For many, starting a band is about making the best music they can, having something to pour themselves into and lose themselves, but for DREAM NAILS, it’s all the more synonymous with their activism. 

As they gear up for a show in Copenhagen, guitarist Anya Pearson who’s poised and ready for Copenhagen tells us, “we’ve been laying low, working on album two together and now that it’s finished now we’re starting to do some interviews for the first time with the new lineup which is really exciting.” But laying low and recording their new album isn’t all, since the departure of previous vocalist Janey Starling they’ve welcomed “absolutely fabulous, multi-talented drag artist; poet, singer, performer Ishmael Kirby who uses he/they pronouns.”

Delving into that transition of welcoming Kirby into the mix, we come to the topic of single Femme Boi, Pearson says, “the song is very personal to Ishmael and it’s written about their personal experiences only.

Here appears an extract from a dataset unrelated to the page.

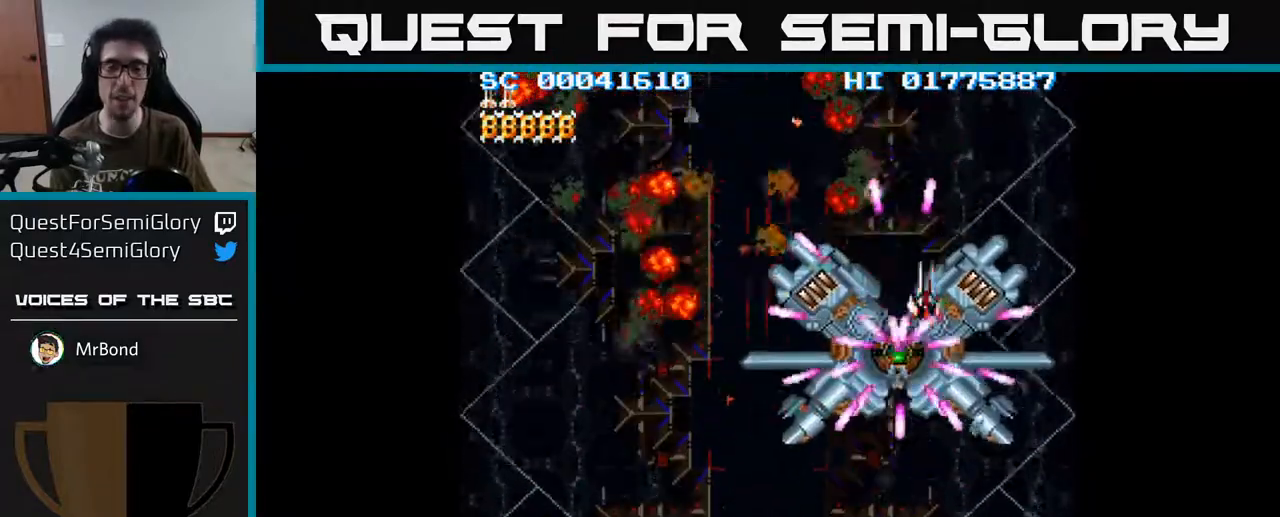
{"buttons": ["A"], "left_stick": "center", "right_stick": "center", "events": [[117, "DPAD_DOWN", "up"]]}
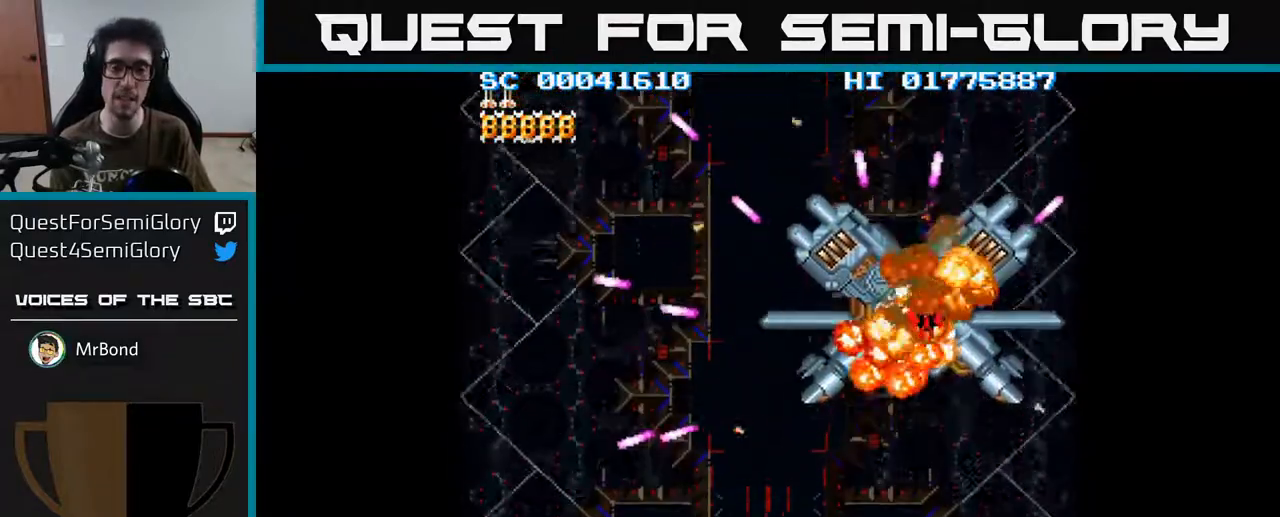
{"buttons": ["A", "DPAD_UP", "DPAD_RIGHT"], "left_stick": "center", "right_stick": "center", "events": [[250, "DPAD_RIGHT", "down"], [267, "DPAD_UP", "down"]]}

It’s their story and identity, but as with many co-writing relationships there’s a lot of trust there.” Continuing she says, “I remember they had a lot of lyrics already but we ended up improvising a lot of lyrics together and bouncing off each other. Even though it’s not my story I was helping Ishmael to tell theirs. It was a really fun afternoon of knocking ideas around, and came up with the lyrics of ‘I’m a butch, I’m a dyke, I’ve got what you like. Check out my Docs, black socks, strapping on for the ride’.”

In 2023 there’s a massive war on gender identity and transgender people, it’s very much an unsafe world for trans people to exist in with the sheer amount of transphobia that is present in Britain alone. But as activists, DREAM NAILS aren’t willing to back down and Kirby being a part of the band certainly won’t change that. “It’s a very dangerous world out there, there’s a lot of people that want to do harm to the trans community and are doing harm to the trans and queer community. In terms of will it stop us, and I know you’re not suggesting this, but dutifully we won’t stop, we’re proud and out here trying to make change and help people. Do we sometimes worry about safety? Yeah all the time, I know that Ishmael as a black trans person especially worries about safety and as a queer band with women in it as well we’re all worried about safety. It’s a constant problem but we won’t let it stop us,” Pearson admits with conviction.

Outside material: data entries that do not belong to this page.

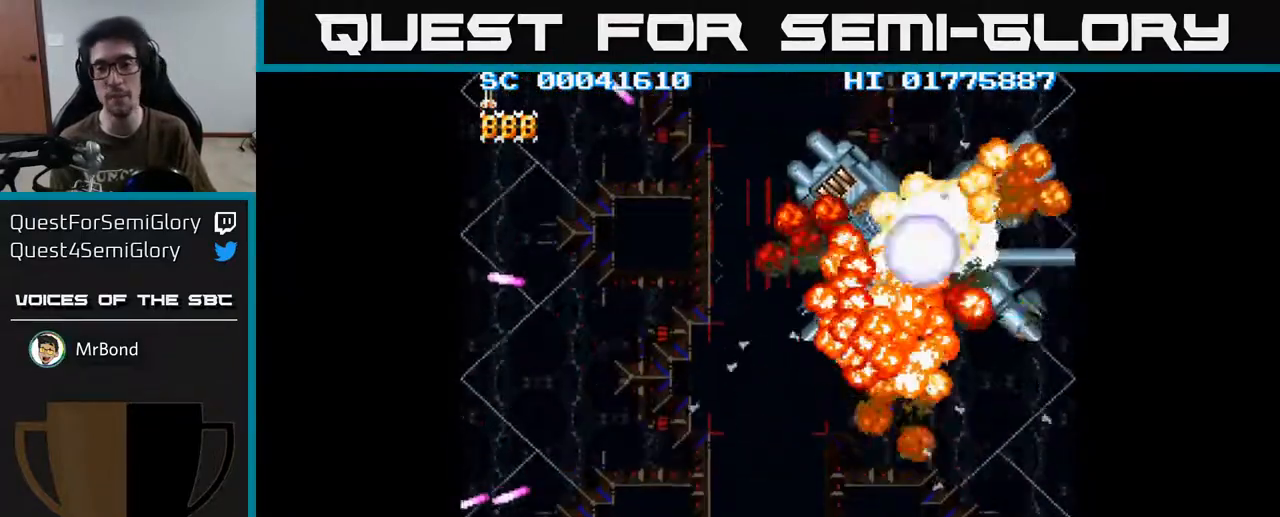
{"buttons": ["A", "DPAD_RIGHT"], "left_stick": "center", "right_stick": "center", "events": [[33, "DPAD_UP", "up"]]}
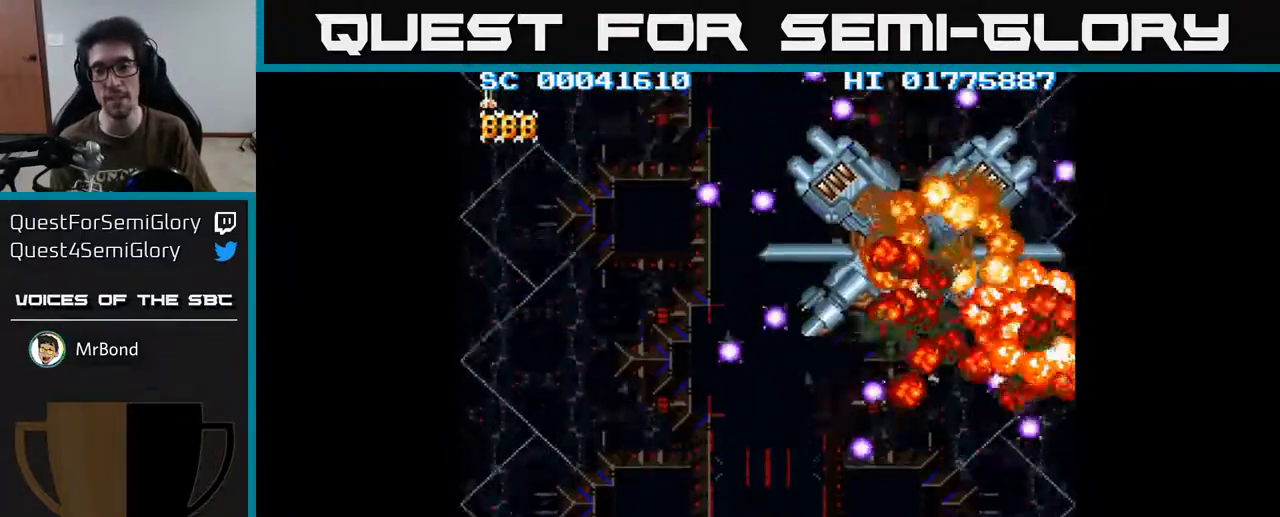
{"buttons": ["A", "DPAD_UP", "DPAD_RIGHT"], "left_stick": "center", "right_stick": "center", "events": [[450, "DPAD_UP", "down"]]}
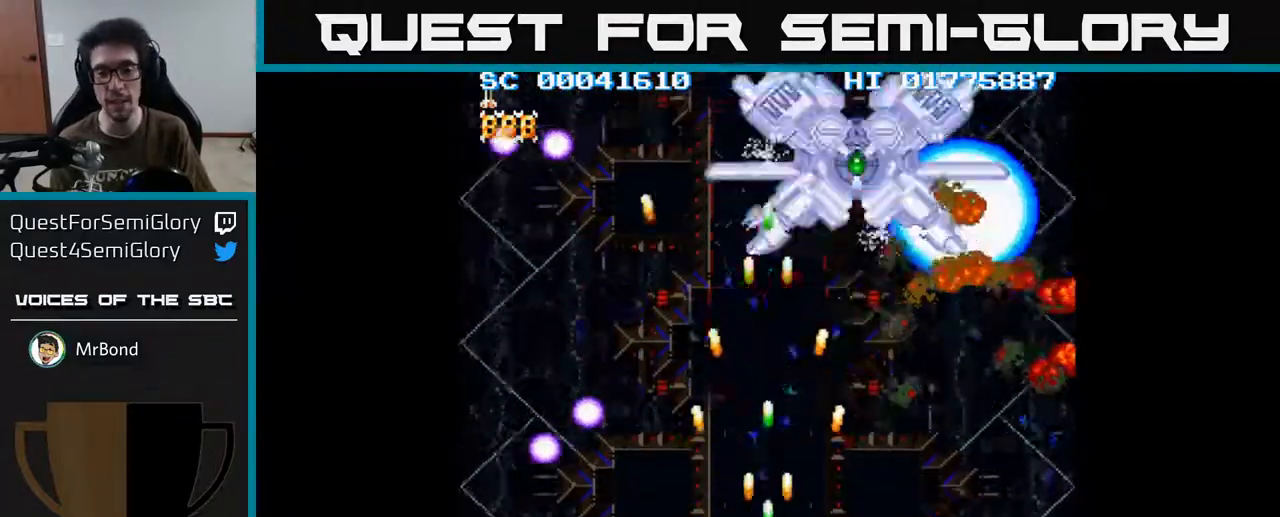
{"buttons": ["A", "DPAD_UP"], "left_stick": "center", "right_stick": "center", "events": [[283, "DPAD_RIGHT", "up"]]}
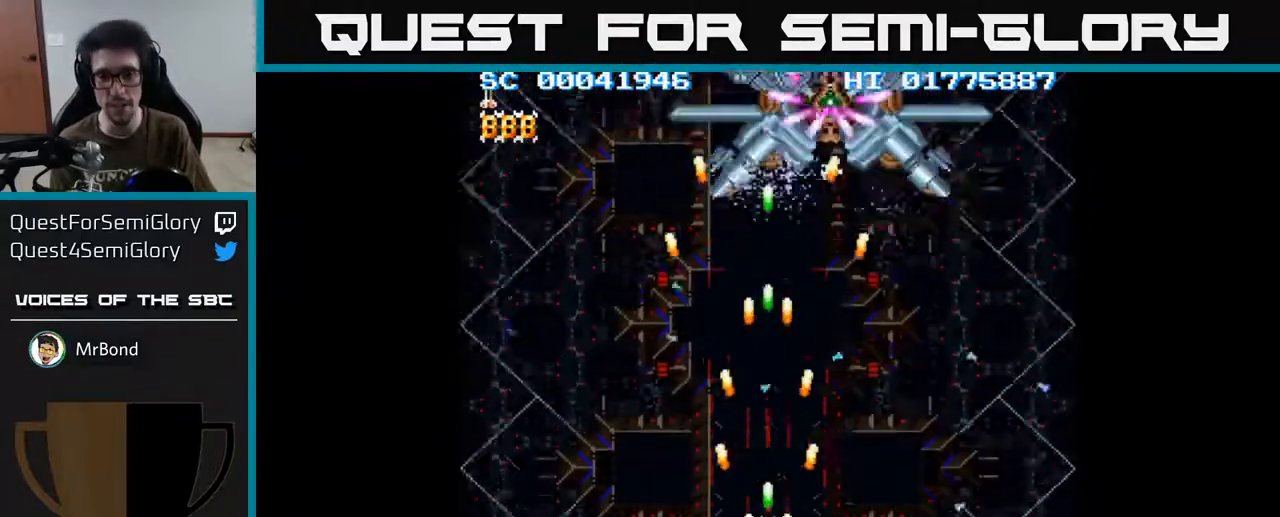
{"buttons": ["A", "DPAD_UP"], "left_stick": "center", "right_stick": "center", "events": [[217, "DPAD_RIGHT", "down"], [483, "DPAD_RIGHT", "up"]]}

It’s a sentiment that many need to take onboard, adapting such a value can and will save lives, which may seem dramatic at first but as cisgender people it’s vital that we set a standard to which we hold other cisgendered people and how we treat trans people. It’s the same with queerness in general, especially for people who are still discovering the fact about themselves, after a long time you can discover your queer self and realise that you don’t really know anything about that part of your identity yet. Pearson has some thought on the matter, trying to concoct something natural as we put her slightly on the spot.

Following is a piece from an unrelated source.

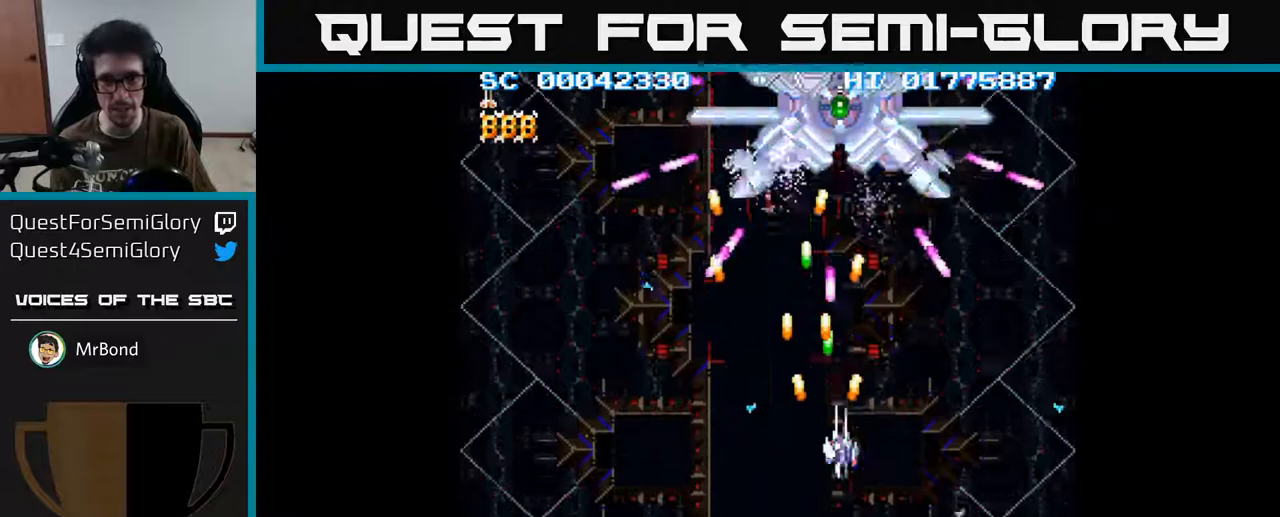
{"buttons": ["A", "DPAD_UP"], "left_stick": "center", "right_stick": "center", "events": []}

“I think probably we’d all like to know the answer to that on a bad day, on a good day finding the courage to be who you are as a queer person, whatever that looks, feels or sounds like to you remember that every act of visibility that you carry out in the world that another queer person will see that and feel more emboldened to be their authentic queer self. It can spread a ripple of authentic queer identities and I think that ripple never really stops. Remember that queerness is beautiful and that we all hold each other up.” She comes to this realisation of perpetual and commutative help which is eerily related to the concept of DREAM NAILS’ new album Doom Loop.

Doom Loop is out now via Marshall Records.